How can we maintain control? First, acknowledge that maintaining self-control requires psychological energy and stamina. Psychological processes are like physical processes in that we have limited resources. When we use up resources, we need to spend time resting in order to recover these depleted resources. If you have been spending a great deal of psychological energy holding back your impulses for a few weeks (for example, fighting the urge to sell off a position and to take profits early), you will be vulnerable to act on impulse. For weeks, you have used up the psychological resources you need to maintain control, and now it will be harder to maintain control. (It’s just like a weary muscle after a strenuous workout).

At this point, you need to avoid making matters worse. Don’t overtax your self-control resources. Don’t think you can easily maintain your trading discipline while working on other self-control projects, such as maintaining a diet, working extra hours on weekends, or trying to cut back on leisure activities. It’s essential to allow yourself to satisfy impulses in other areas of your life in order to be able to focus all your self-control energy on maintaining your trade. Second, build up your psychological resources indirectly by getting extra amounts of sleep and rest. You have limited psychological resources, and these resources are even more limited when you are tired.
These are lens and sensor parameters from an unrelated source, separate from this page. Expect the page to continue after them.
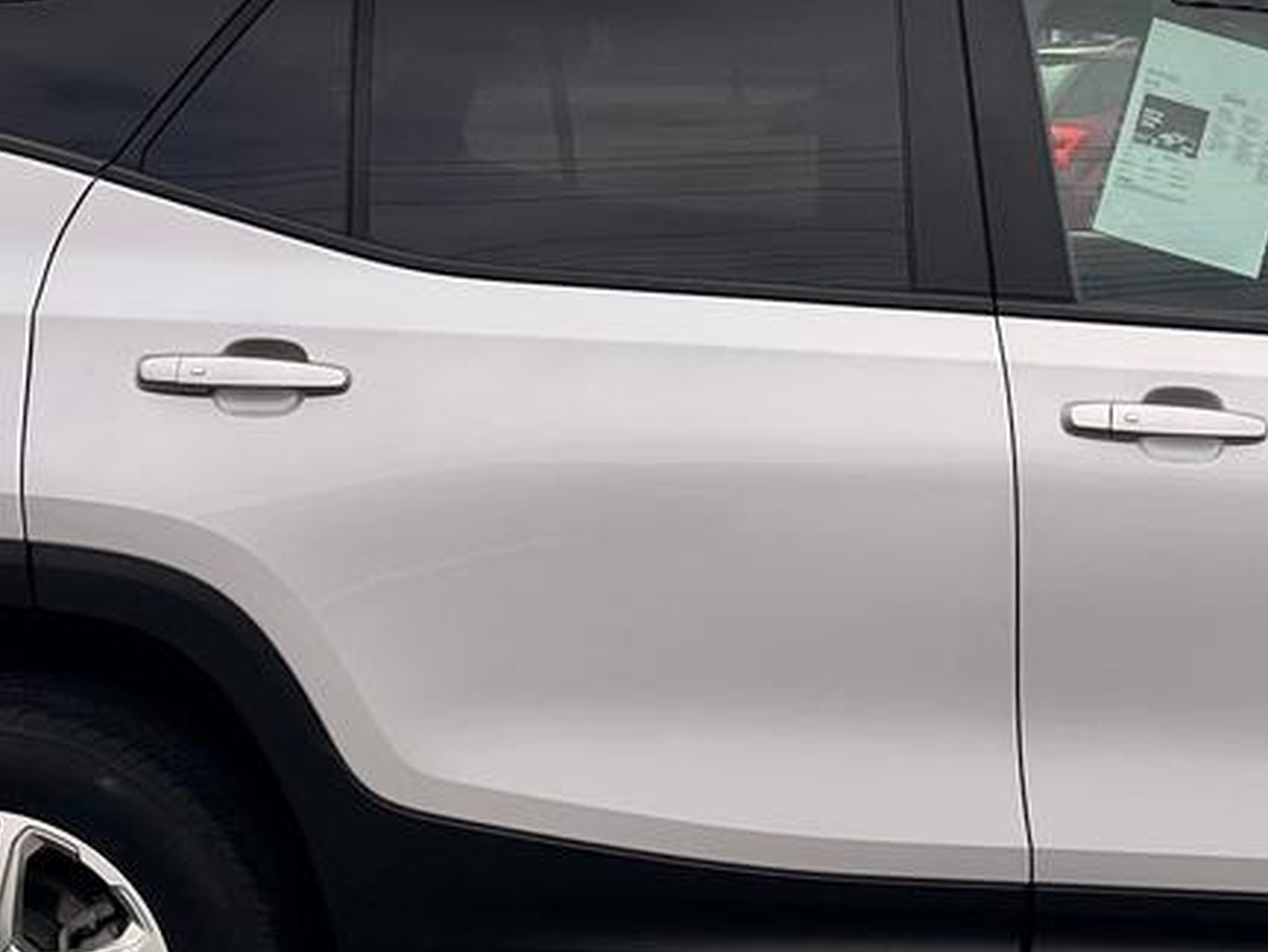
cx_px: 1031
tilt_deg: -2.1
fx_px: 2601
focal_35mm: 71
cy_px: 182
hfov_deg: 26.8
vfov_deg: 20.5
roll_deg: +1.1
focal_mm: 6.86
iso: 80
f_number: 1.78
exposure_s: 1/7042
By sleeping extra time, you will be able to devote more of your energy to concentrating intensely, and when you can concentrate easily, you will increase the likelihood that you will be able to fight the urge to act on impulse.

Third, reduce background stress. When we are stressed out, we have fewer psychological resources available to devote to focusing on our trading plan. Don’t underestimate the influence of background stress. Stressors lurk in the back of your mind and reduce your ability to stay focused. Don’t let background factors unconsciously influence your ability to maintain self-control. By taking precautions to neutralize potential factors that may put you at risk for acting on impulse, you’ll stay controlled at critical moments of trading.